To sum it up: Most strings classes would have the same underlying implementation, the main difference is the constructor/conversions, presence/absence of trailing \0, content validation, and value/reference semantic.

The library targets C++>=14, it could be backported to C++11 and C++03, but some features might be missing.

It should permit to cover a lot more use cases that are not covered by std::string and std::string_view.

There is one use-case that is not covered (at least yet): a mutable string_view (as all methods are const).

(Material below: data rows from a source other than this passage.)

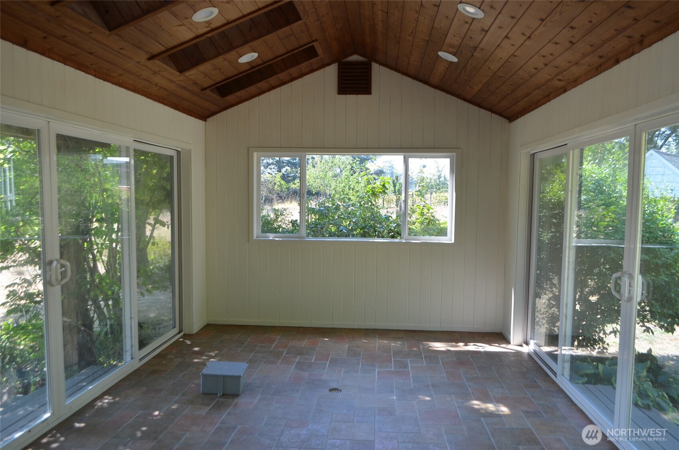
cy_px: 225
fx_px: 508
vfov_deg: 47.7
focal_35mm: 27
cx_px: 340
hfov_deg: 67.5
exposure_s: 1/125
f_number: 5.6
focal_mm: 18
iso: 200
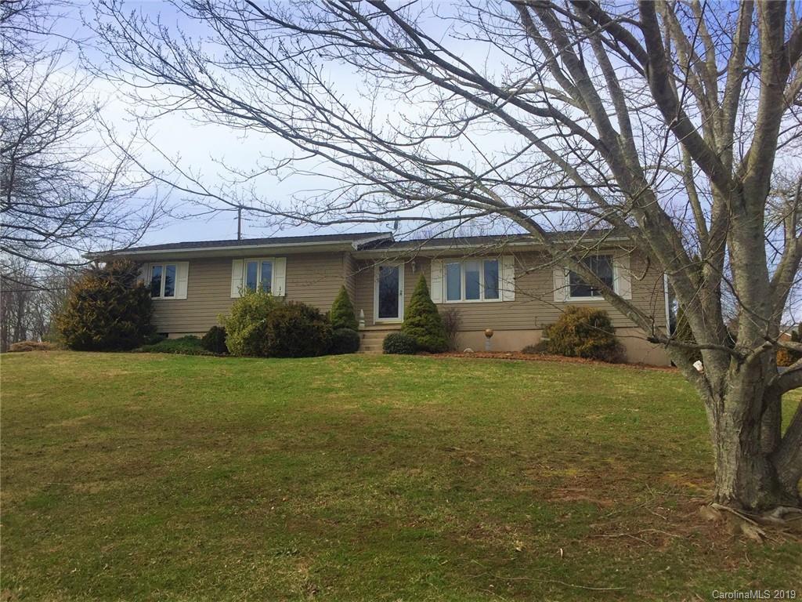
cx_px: 401
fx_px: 672
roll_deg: -1.5
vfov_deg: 48.2
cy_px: 301
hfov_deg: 61.7
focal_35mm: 29
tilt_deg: +9.0
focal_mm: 4.15
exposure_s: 1/2639
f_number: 2.2
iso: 32
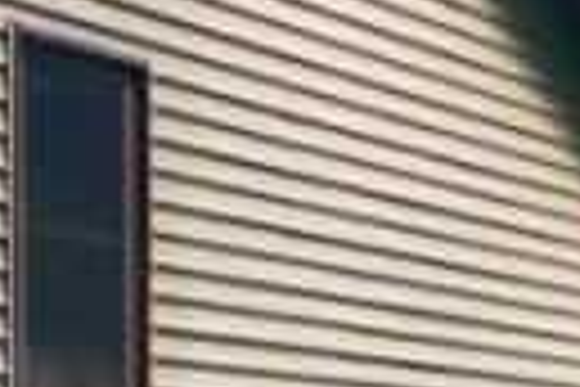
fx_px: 3866
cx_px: 553
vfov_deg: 5.6
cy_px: 706
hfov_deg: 8.5
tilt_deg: -2.9
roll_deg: -0.2
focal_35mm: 240
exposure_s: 1/236
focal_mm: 4.15
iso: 25
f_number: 2.2
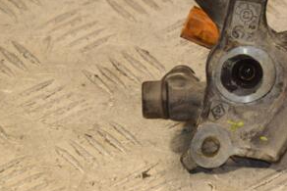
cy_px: 22
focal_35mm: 277
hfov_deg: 7.4
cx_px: 287
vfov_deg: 5.0
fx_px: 2209
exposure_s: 1/200
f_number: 7.1
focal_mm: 90
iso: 800
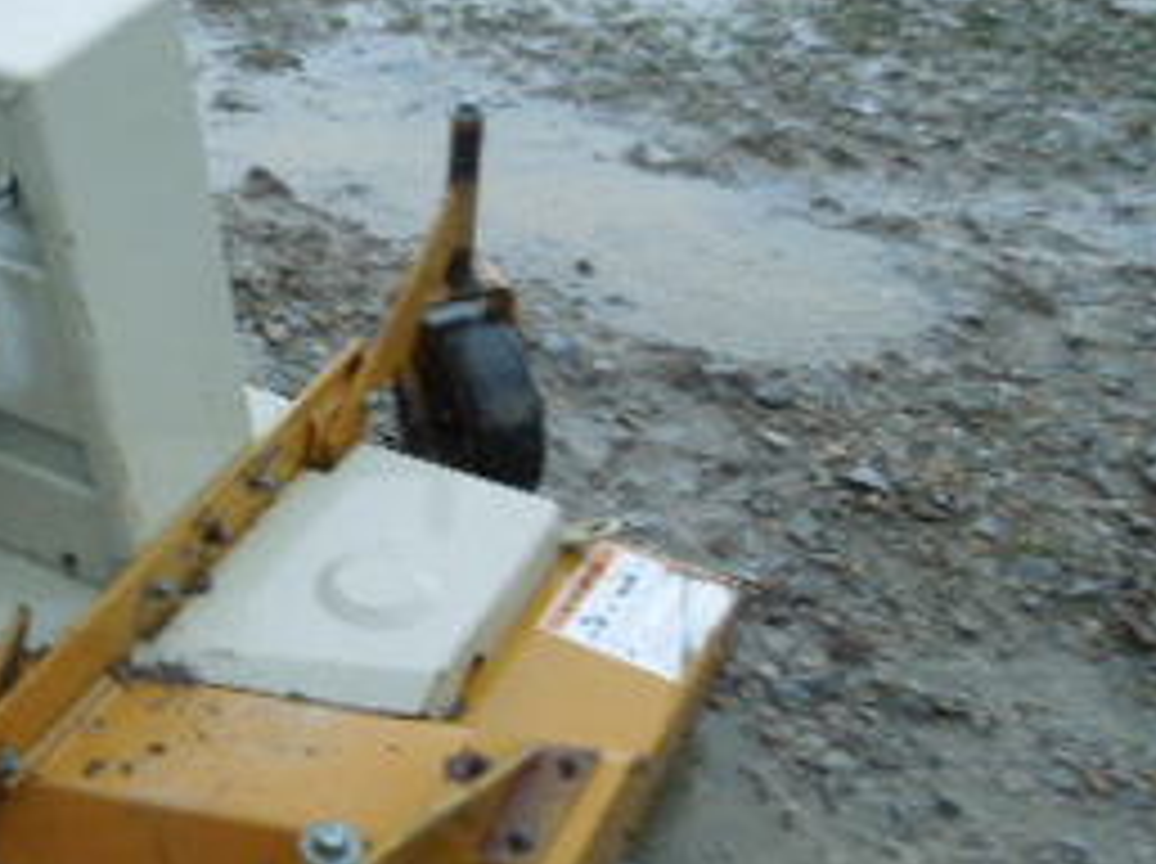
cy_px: 428
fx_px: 1767
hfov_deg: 32.6
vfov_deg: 27.5
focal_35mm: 53
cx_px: -54
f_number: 3.3
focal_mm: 4.5
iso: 100
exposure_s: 1/40
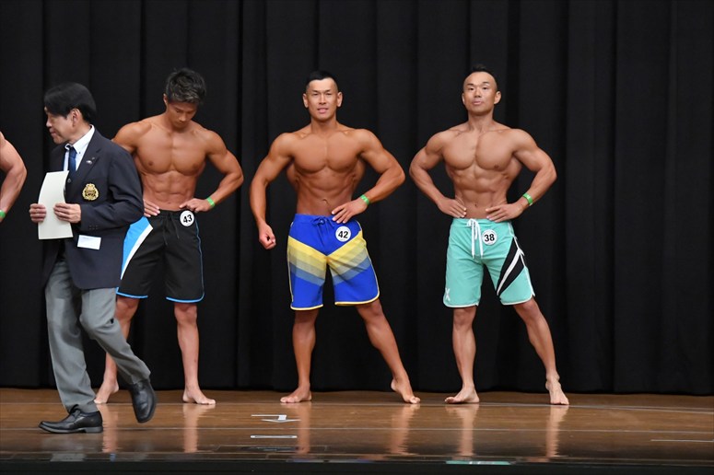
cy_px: 238
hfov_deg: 10.2
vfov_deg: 6.8
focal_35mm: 202
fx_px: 4004
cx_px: 357
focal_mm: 135
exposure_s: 1/400
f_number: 5.6
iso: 8000
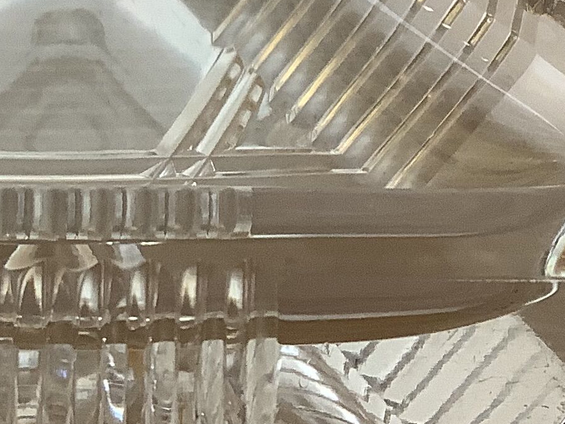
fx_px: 1829
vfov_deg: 13.2
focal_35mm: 112
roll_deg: +0.3
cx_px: 86
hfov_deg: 17.4
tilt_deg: -43.6
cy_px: 248
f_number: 2.4
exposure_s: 1/50
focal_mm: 3.3
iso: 80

A mutable string_view still has reference semantic, but it imposes some design decisions, like the absence of operator== (it’s not a coincidence that std::span does not have it).

It would also be more difficult to enforce a content policy, as there are different functions (operator[], iterators, …​) that are able to change the content directly.

Thus it does not make much sense to enforce a content policy on mutable strings inside the class itself.

Another design decision was not duplicate every function of std::string/std::string_view.

Most functionalities can be implemented as free functions, making them easily reusable not only for string_view, but also for most other string-like classes. This has also the advantage to provide a more uniform API when dealing with different string-like classes. The main disadvantage is that it does not make string_views a drop-in replacement for the string classes inside std.

As some functionalities depend on the invariant of the class (a generic substring for \0-terminated string cannot work), and others are just redundant (.size() vs .length()), trying to add all possible functionalities would just bloat the API, without many benefits.